What is the average valuation cap seed round? ›

Typical Valuation Caps for early stage startups currently range from $2 million to $20 million. The valuation cap is a way to reward seed stage investors for taking on additional risk.

How do I approach an investor for seed funding? ›

  1. Give a Detailed Introduction. As they say, 'first impression is the last impression. ...
  2. Keep Your Emphasis on the Benefits. Investors put their money into a business for the ultimate reason – they want to make a profit out of it. ...
  3. Let the Figures Speak. ...
  4. Talk about the Dream Team. ...
  5. Ask for Their Opinion.
Apr 16, 2024

When should you raise seed funding? ›

Therefore, founders should raise money when they have figured out what the market opportunity is and who the customer is, and when they have delivered a product that matches their needs and is being adopted at an interestingly rapid rate.

How much do startups get paid for seed funding? ›

Seed funded founders usually pay themselves a modest about; our data says $130,000 per year. Later stage founders may pay themselves several multiples of that.

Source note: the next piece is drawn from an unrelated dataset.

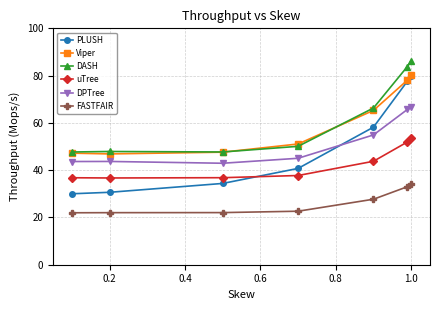

What is the lowest value of the FASTFAIR series?

22.0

How much should I ask for seed funding? ›

Once you have a good sense of the startup costs, you can start to think about how much money you'll need to raise from investors. As a general rule of thumb, most startups will need to raise between $500,000 and $2 million in seed funding.

What is an angel investor for seed funding? ›

An angel investor provides initial seed money for startup businesses, usually in exchange for ownership equity in the company. The angel investor may be involved in a series of projects on a purely professional basis or may be found among an entrepreneur's family and friends.

What do seed investors look for? ›

Different investors may have different requirements for a seed-stage company but generally, they are pursuing “product-market fit.” As Marc Andreessen, Founder of Andreessen Horowitz, defines it, “Product/market fit means being in a good market with a product that can satisfy that market.”

How much do investors get in a seed round? ›

How Much Equity Should be Given Away in a Seed Round? A general rule of thumb is giving away between 10-20% equity during a seed round. This may likely be to angel investors who are willing to put in checks right at the origin of a company during the early stages.

What is the Berkus method? ›

The Berkus method is a simple way to value a startup. It's based on the idea that a startup is worth the sum of its parts, including its team, technology, market opportunity, and business model. To calculate the value of a startup using the Berkus method, you start by valuing each of these four components separately.

How much should founders own after seed round? ›

The Series Seed Round
GroupPre-Series SeedPost Series Seed
Founders100%30%
Series Seed Investors50%
Option Pool20%
Total100%100%

What is the first round of investing? ›

A series A is the name typically given to a company's first significant round of venture capital financing. It can be followed by the word round, investment or financing. The name refers to the class of preferred stock sold to investors in exchange for their investment.

What is the difference between seed round and Series A? ›

While both types of funding are critical for a startup's success, they differ significantly in terms of the amount of funding, investor expectations, and the stage of the company's growth. Seed funding is the earliest stage of funding for a startup, while Series A is the first institutional round of funding.

How much can I get in seed funding? ›

The amount of money raised in a seed round can vary widely, but it is typically between $100,000 and $2 million. The exact amount raised will depend on a number of factors, such as the company's industry, its stage of development, and the strength of its team.